It’s one of those things that’s best not noticed. It’s also the difference between seeing subtle shades of reds and whites and not. And it hangs above almost all gallery installations at art fairs this Miami Art Week.
Did you guess what is it?
Inside the cavernous hallways of the Miami Beach Convention Center or the tents of art fairs in Miami, light is a necessary part of showing art, to bring out subtleties in color or highlight bold contrasts.
“Light, unfortunately, is this commodity that people don't really think about, until you've seen the difference between one versus the others,” said TJ Grewal, who works for the light company Soraa, which is lighting some of the art at the Super Fine Art Fair in Midtown Miami.
Soraa has lit galleries at the Natural History Museum in New York and the Museum of Fine Art in Boston.
“When artists are creating, most of the time they're doing it in natural light. They control that. Do they have control once it goes into a museum or goes into a show?” asks Grewal, “It’s really up to the venue really.”
And while positioning and focus of lighting is important, the light element itself is equally important. A light’s quality does so much to bring out certain colors—or not. Imagine one of those old LED curly light bulbs that produced almost harsh, grey fluorescent light trying to light a Rothko—color block paintings with incredible subtleties in shading.
That’s where Soraa see itself storming into in the museum lighting market. It, too, is an LED, but with light quality is claims is almost like natural light.
“We're filling up the color spectrum in a way that is difficult for [other LEDs] to achieve,” said Charles Selander, head of global specifications for Soraa. Like many in the LED world, his approach was from the environmental side, concerned about energy efficiency.
“Cold storage facilities is one of the easiest applications ten years ago for a good [return on investment],” said Selander. “If you're doing a freezer facility in Kansas or wherever it might be, color quality's much less of a important factor there. LED has progressed you know in so many ways since then.”

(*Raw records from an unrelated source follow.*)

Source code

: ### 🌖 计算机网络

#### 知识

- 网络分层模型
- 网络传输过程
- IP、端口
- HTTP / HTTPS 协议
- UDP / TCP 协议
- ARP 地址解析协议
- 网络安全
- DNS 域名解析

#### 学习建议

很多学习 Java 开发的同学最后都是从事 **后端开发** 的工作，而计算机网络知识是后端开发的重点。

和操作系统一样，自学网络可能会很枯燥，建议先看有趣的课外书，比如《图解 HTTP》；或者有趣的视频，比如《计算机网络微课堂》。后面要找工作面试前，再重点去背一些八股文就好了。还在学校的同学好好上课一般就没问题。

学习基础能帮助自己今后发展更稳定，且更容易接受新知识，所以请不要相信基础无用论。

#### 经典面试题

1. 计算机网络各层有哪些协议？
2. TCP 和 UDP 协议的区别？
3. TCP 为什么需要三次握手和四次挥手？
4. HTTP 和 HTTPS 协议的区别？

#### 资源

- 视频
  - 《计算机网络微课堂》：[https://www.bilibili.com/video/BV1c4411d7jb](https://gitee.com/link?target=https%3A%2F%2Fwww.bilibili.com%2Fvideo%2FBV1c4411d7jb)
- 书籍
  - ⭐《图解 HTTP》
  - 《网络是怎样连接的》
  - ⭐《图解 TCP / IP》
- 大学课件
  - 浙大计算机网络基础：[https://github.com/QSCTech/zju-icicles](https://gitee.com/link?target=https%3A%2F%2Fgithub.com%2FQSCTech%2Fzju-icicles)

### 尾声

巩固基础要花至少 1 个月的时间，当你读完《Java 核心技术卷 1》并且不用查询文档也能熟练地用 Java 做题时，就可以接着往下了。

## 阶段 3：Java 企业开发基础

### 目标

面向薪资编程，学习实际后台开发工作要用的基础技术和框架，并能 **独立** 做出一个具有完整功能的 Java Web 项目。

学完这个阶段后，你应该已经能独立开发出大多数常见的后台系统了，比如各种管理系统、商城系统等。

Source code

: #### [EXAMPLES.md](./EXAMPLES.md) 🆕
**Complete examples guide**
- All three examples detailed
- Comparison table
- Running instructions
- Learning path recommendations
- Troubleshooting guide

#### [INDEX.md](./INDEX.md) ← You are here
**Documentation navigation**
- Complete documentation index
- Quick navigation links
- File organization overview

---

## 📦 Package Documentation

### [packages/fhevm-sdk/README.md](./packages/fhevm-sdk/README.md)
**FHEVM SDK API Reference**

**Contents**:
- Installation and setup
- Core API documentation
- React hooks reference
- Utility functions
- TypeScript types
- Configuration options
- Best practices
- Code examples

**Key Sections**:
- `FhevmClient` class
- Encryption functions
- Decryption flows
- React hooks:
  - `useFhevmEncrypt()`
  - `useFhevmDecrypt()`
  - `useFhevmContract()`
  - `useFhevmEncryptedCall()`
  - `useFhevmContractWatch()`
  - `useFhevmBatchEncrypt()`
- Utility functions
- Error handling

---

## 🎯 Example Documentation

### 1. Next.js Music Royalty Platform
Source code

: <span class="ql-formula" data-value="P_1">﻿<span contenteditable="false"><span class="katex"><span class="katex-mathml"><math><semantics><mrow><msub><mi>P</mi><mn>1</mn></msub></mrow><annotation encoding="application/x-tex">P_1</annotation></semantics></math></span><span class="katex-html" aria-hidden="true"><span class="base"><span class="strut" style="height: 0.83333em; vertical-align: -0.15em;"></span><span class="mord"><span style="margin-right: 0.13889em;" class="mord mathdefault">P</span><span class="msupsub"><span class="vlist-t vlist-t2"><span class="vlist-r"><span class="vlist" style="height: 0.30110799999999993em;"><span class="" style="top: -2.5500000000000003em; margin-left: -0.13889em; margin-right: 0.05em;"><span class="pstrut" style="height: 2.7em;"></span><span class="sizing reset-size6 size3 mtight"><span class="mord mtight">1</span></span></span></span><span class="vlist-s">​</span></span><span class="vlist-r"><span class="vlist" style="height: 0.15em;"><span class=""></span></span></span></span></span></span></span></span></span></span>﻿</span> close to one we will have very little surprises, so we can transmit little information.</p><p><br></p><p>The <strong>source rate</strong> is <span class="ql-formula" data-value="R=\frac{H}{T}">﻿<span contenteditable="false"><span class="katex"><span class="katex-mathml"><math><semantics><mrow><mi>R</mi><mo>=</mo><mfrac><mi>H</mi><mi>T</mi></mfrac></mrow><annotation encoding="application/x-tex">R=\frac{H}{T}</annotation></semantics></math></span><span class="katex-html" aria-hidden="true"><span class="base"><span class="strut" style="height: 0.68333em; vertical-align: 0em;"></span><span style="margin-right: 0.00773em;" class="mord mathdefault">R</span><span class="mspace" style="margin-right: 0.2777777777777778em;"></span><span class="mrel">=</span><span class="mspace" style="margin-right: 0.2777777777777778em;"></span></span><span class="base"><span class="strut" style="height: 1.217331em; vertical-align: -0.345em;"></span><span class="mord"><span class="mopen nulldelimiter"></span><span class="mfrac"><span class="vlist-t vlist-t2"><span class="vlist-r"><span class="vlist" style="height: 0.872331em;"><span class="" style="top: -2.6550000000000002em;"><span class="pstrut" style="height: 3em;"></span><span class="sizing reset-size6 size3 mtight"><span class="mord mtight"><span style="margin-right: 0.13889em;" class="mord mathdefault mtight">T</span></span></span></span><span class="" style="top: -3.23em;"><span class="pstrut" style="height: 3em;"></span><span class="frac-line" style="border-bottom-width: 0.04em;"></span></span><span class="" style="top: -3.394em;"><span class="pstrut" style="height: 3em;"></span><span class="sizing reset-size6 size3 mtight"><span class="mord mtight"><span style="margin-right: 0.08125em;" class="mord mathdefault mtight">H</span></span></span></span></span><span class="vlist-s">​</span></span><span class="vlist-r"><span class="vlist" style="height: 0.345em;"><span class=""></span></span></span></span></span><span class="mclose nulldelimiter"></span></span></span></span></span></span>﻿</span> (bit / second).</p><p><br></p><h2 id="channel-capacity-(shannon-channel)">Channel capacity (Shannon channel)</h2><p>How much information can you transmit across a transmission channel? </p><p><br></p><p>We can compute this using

Soraa was co-founded by Shuji Nakamura, now a Nobel Prize winner in Physics for his work on creating a high-brightness blue LED.
“We should be saving energy. But it almost kind of went too far,” said Grewal. “You still want to have great color and great characteristics of the things that you see. Light really does matter.”
Increasingly, he says there doesn’t have to be a tradeoff. Soraa is taking its lights to the everyday consumer market in the next few months. Already there are LED products in a variety of hues make by the likes of Phillips and EcoSmart.
Grewal says paying attention to light should not just be for museums, but for the home, so you can highlight the couch you spend hours hand wringing over what pattern fabric or cushions to get.
“Our house is a little OCD on that front,” said Grewal
He says he’d like people not to notice how his 8th graders’ art is lit the same as a fancy painting because not noticing the light, but noticing the art is when they’ve got it right.